§ **THE TASK**: Could you reproduce the forum thread from "Hmmmmm...Journey? I don't" through "below the belt.", switching "aggressive" to "hostile"?

§ **DOCUMENT TEXT**:
^^^^^^^^
I would think the third would be Mercury Rev (Bjork isn't really a band) or Sigur Ros.

Alex in SF, Friday, 14 June 2002 00:00 (twenty-two years ago) link

so where do you stand on journey melissa?

mark s, Friday, 14 June 2002 00:00 (twenty-two years ago) link

Mercury Rev, no. But maybe Sigur Rós. In which case I'm only 1/3.

Melissa W, Friday, 14 June 2002 00:00 (twenty-two years ago) link

Hmmmmm...Journey? I don't know that I've heard them. But I've heard enough *of* them to be quite happy about that.

Melissa W, Friday, 14 June 2002 00:00 (twenty-two years ago) link

Julio may be wrong here but Mel tends to actively hate bands rather than dislike them and conversely to actively hate the people who disagree with her, or at least argue in a manner which is beyond aggressive. Neither are being very nice here.

foobar, Friday, 14 June 2002 00:00 (twenty-two years ago) link

Mark- your attempt to use my fondness for a journey track as a stick to beat me with is way below the belt.

Julio Desouza, Friday, 14 June 2002 00:00 (twenty-two years ago) link

I don't notice how I'm actively hating anyone here, Herr Foobar. I think I've been pretty civil. And yes, sometimes I get a bit overly passionate about bands or albums I hate, but it makes life interesting.
^^^^^^^^
(Dataset records)
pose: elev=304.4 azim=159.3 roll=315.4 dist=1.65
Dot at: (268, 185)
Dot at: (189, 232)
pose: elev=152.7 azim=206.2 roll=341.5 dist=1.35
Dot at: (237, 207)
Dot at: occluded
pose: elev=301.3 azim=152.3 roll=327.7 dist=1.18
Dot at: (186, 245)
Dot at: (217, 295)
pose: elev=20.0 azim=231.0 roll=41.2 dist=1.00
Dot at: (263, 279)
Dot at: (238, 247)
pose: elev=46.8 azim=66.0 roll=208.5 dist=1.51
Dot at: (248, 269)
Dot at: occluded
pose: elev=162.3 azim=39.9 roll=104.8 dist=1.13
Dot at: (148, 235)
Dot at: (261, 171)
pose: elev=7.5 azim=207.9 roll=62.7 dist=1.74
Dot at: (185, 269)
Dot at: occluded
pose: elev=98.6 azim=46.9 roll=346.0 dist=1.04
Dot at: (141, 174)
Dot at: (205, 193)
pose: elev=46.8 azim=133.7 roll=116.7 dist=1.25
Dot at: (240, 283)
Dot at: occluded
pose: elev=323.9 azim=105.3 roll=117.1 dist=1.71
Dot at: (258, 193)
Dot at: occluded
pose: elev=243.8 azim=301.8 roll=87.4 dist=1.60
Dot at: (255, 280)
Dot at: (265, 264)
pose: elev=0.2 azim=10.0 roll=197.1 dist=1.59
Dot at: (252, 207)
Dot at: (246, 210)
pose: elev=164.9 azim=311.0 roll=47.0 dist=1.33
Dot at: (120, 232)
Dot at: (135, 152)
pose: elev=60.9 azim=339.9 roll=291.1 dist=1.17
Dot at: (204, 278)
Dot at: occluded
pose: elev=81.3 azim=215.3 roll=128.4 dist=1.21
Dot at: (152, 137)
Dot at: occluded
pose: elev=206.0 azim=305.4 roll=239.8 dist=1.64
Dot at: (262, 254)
^^^^^^^^
§ **EXPECTED ANSWER**:
Hmmmmm...Journey? I don't know that I've heard them. But I've heard enough *of* them to be quite happy about that.

Melissa W, Friday, 14 June 2002 00:00 (twenty-two years ago) link

Julio may be wrong here but Mel tends to actively hate bands rather than dislike them and conversely to actively hate the people who disagree with her, or at least argue in a manner which is beyond hostile. Neither are being very nice here.

foobar, Friday, 14 June 2002 00:00 (twenty-two years ago) link

Mark- your attempt to use my fondness for a journey track as a stick to beat me with is way below the belt.